### Your goal:
Exactly retype the opening line of the entries and every line after it, ending with the line that contains "afro y antirracistas". Skip all pictures.

BEGIN Material for this task

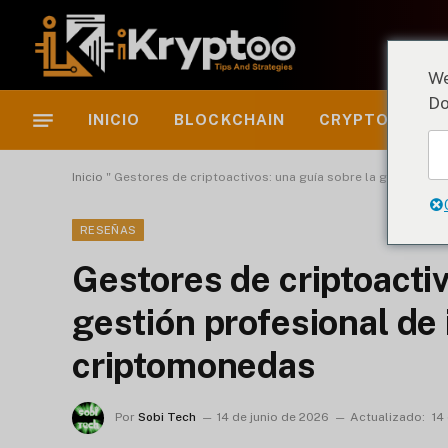
We
Do
INICIO
BLOCKCHAIN
CRYPTO INSIG
Inicio
"
Gestores de criptoactivos: una guía sobre la gestión pr
RESEÑAS
Gestores de criptoactiv
gestión profesional de
criptomonedas
Por
Sobi Tech
14 de junio de 2026
Actualizado:
14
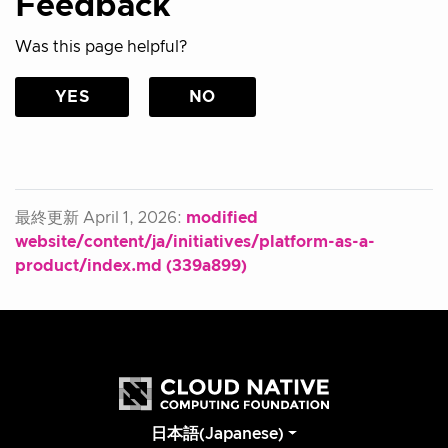
Feedback
Was this page helpful?
YES
NO
最終更新 April 1, 2026:
modified
website/content/ja/initiatives/platform-as-a-
product/index.md (339a899)
日本語(Japanese)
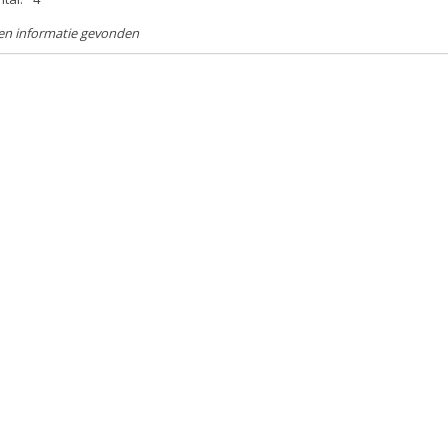
en informatie gevonden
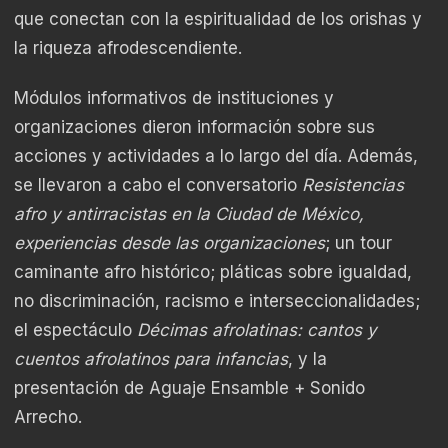
que conectan con la espiritualidad de los orishas y
la riqueza afrodescendiente.
Módulos informativos de instituciones y
organizaciones dieron información sobre sus
acciones y actividades a lo largo del día. Además,
se llevaron a cabo el conversatorio
Resistencias
afro y antirracistas en la Ciudad de México,
experiencias desde las organizaciones
; un tour
caminante afro histórico; pláticas sobre igualdad,
no discriminación, racismo e interseccionalidades;
el espectáculo
Décimas afrolatinas: cantos y
cuentos afrolatinos para infancias
, y la
presentación de Aguaje Ensamble + Sonido
Arrecho.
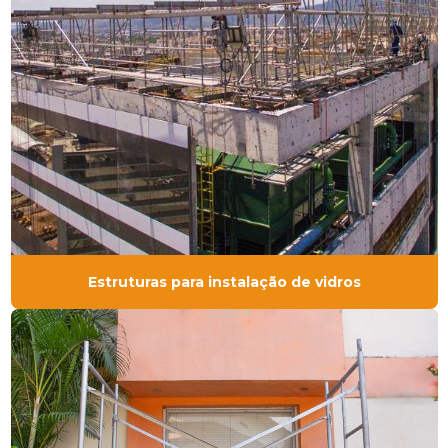
Estruturas para instalação de vidros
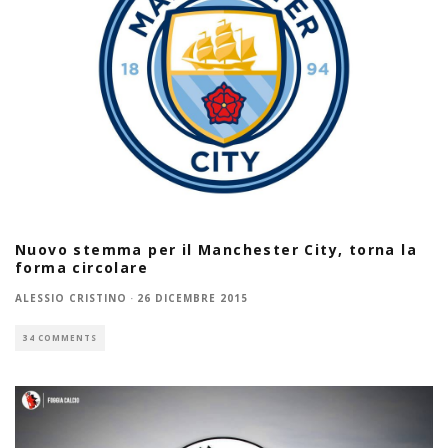
Nuovo stemma per il Manchester City, torna la
forma circolare
ALESSIO CRISTINO
·
26 DICEMBRE 2015
34 COMMENTS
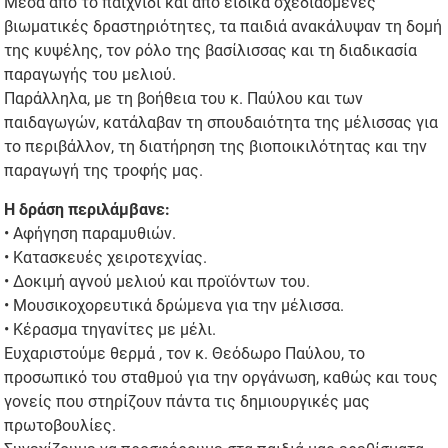
Μέσα από το παιχνίδι και από ειδικά σχεδιασμένες
βιωματικές δραστηριότητες, τα παιδιά ανακάλυψαν τη δομή
της κυψέλης, τον ρόλο της βασίλισσας και τη διαδικασία
παραγωγής του μελιού.
Παράλληλα, με τη βοήθεια του κ. Παύλου και των
παιδαγωγών, κατάλαβαν τη σπουδαιότητα της μέλισσας για
το περιβάλλον, τη διατήρηση της βιοποικιλότητας και την
παραγωγή της τροφής μας.
Η δράση περιλάμβανε:
• Αφήγηση παραμυθιών.
• Κατασκευές χειροτεχνίας.
• Δοκιμή αγνού μελιού και προϊόντων του.
• Μουσικοχορευτικά δρώμενα για την μέλισσα.
• Κέρασμα τηγανίτες με μέλι.
Ευχαριστούμε θερμά , τον κ. Θεόδωρο Παύλου, το
προσωπικό του σταθμού για την οργάνωση, καθώς και τους
γονείς που στηρίζουν πάντα τις δημιουργικές μας
πρωτοβουλίες.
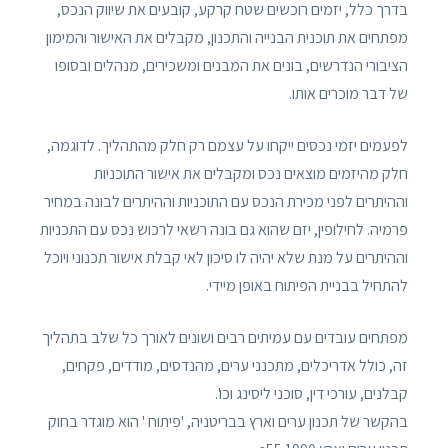
בדרך כלל, יזמים רוכשים שטח קרקע, קובעים את שיווק הנכס,
מפתחים את תוכנית הבנייה והתכנון, מקבלים את האישור והמימון
הציבורי הנדרשים, בונים את המבנים ומשכירים, מנהלים ובסופו
של דבר מוכרים אותו.
לפעמים יזמי נכסים ייקחו על עצמם רק חלק מהתהליך. לדוגמה,
חלק מהיזמים מוצאים נכס ומקבלים את אישור התוכניות
וההיתרים לפני מכירת הנכס עם התוכניות וההיתרים לבונה במחיר
פרמיה. לחילופין, יזם שהוא גם בונה רשאי לרכוש נכס עם התכניות
וההיתרים על מנת שלא יהיה לו סיכון לאי קבלת אישור תכנוני ויוכל
להתחיל בבניית הפיתוח באופן מיידי.
מפתחים עובדים עם עמיתים רבים ושונים לאורך כל שלב בתהליך
זה, כולל אדריכלים, מתכנני ערים, מהנדסים, מודדים, פקחים,
קבלנים, עורכי דין, סוכני ליסינג וכו'.
בהקשר של תכנון ערים וארץ בבריטניה, 'פיתוח ' הוא מוגדר בחוק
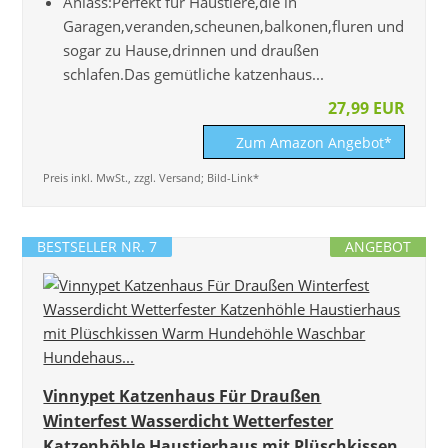
Anlass:Perfekt für Haustiere,die in
Garagen,veranden,scheunen,balkonen,fluren und
sogar zu Hause,drinnen und draußen
schlafen.Das gemütliche katzenhaus...
27,99 EUR
Zum Amazon Angebot*
Preis inkl. MwSt., zzgl. Versand; Bild-Link*
BESTSELLER NR. 7
ANGEBOT
Vinnypet Katzenhaus Für Draußen
Winterfest Wasserdicht Wetterfester
Katzenhöhle Haustierhaus mit Plüschkissen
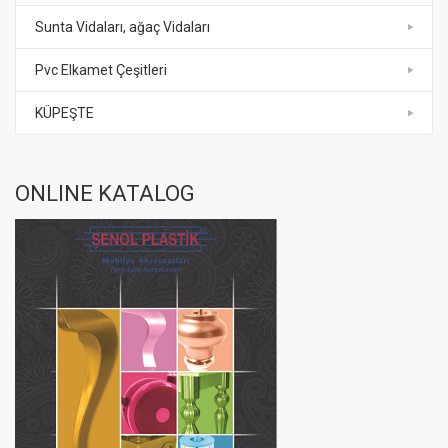
Sunta Vidaları, ağaç Vidaları
Pvc Elkamet Çeşitleri
KÜPEŞTE
ONLINE KATALOG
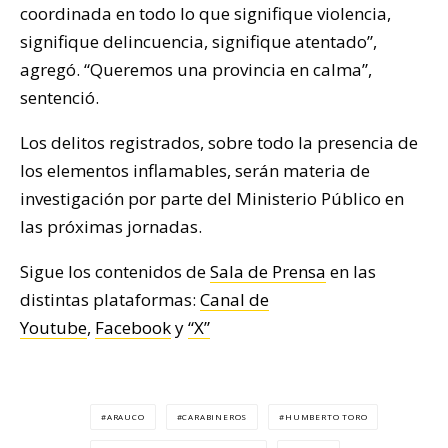
coordinada en todo lo que signifique violencia,
signifique delincuencia, signifique atentado”,
agregó. “Queremos una provincia en calma”,
sentenció.
Los delitos registrados, sobre todo la presencia de
los elementos inflamables, serán materia de
investigación por parte del Ministerio Público en
las próximas jornadas.
Sigue los contenidos de
Sala de Prensa
en las
distintas plataformas:
Canal de
Youtube
,
Facebook
y
“X”
ARAUCO
CARABINEROS
HUMBERTO TORO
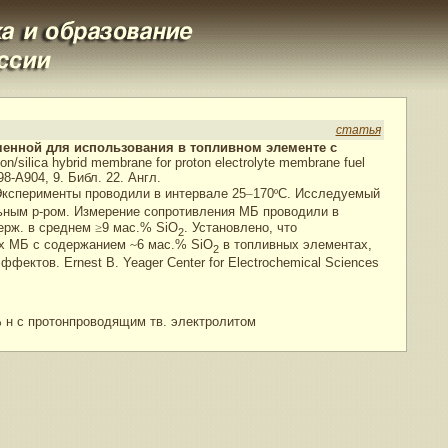
статья
ченной для использования в топливном элементе с
ion/silica hybrid membrane for proton electrolyte membrane fuel
98-A904, 9. Библ. 22. Англ.
Эксперименты проводили в интервале 25
–
170
º
C. Исследуемый
ьным р-ром. Измерение сопротивления МБ проводили в
ерж. в среднем
≥
9 мас.% SiO
. Установлено, что
2
ных МБ с содержанием
~
6 мас.% SiO
в топливных элементах,
2
ктов. Ernest B. Yeager Center for Electrochemical Sciences
н с протонпроводящим тв. электролитом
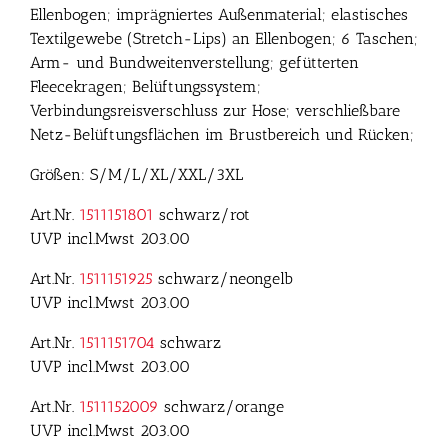
Ellenbogen; imprägniertes Außenmaterial; elastisches
Textilgewebe (Stretch-Lips) an Ellenbogen; 6 Taschen;
Arm- und Bundweitenverstellung; gefütterten
Fleecekragen; Belüftungssystem;
Verbindungsreisverschluss zur Hose; verschließbare
Netz-Belüftungsflächen im Brustbereich und Rücken;
Größen: S/M/L/XL/XXL/3XL
Art.Nr.
1511151801
schwarz/rot
UVP incl.Mwst 203.00
Art.Nr.
1511151925
schwarz/neongelb
UVP incl.Mwst 203.00
Art.Nr.
1511151704
schwarz
UVP incl.Mwst 203.00
Art.Nr.
1511152009
schwarz/orange
UVP incl.Mwst 203.00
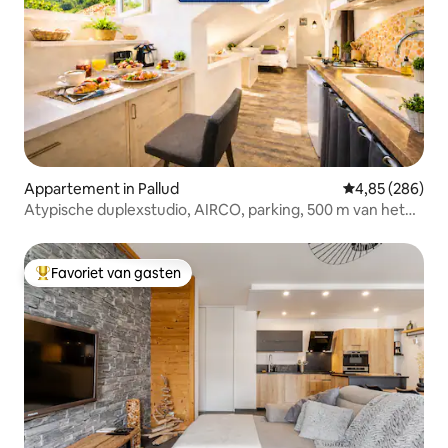
Appartement in Pallud
Gemiddelde beo
4,85 (286)
Atypische duplexstudio, AIRCO, parking, 500 m van het
centrum
Favoriet van gasten
Topfavoriet van gasten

END Material for this task

### Exercise result:
We
Do
INICIO
BLOCKCHAIN
CRYPTO INSIG
Inicio
"
Gestores de criptoactivos: una guía sobre la gestión pr
RESEÑAS
Gestores de criptoactiv
gestión profesional de
criptomonedas
Por
Sobi Tech
14 de junio de 2026
Actualizado:
14
Feedback
Was this page helpful?
YES
NO
最終更新 April 1, 2026:
modified
website/content/ja/initiatives/platform-as-a-
product/index.md (339a899)
日本語(Japanese)
en informatie gevonden
que conectan con la espiritualidad de los orishas y
la riqueza afrodescendiente.
Módulos informativos de instituciones y
organizaciones dieron información sobre sus
acciones y actividades a lo largo del día. Además,
se llevaron a cabo el conversatorio
Resistencias
afro y antirracistas en la Ciudad de México,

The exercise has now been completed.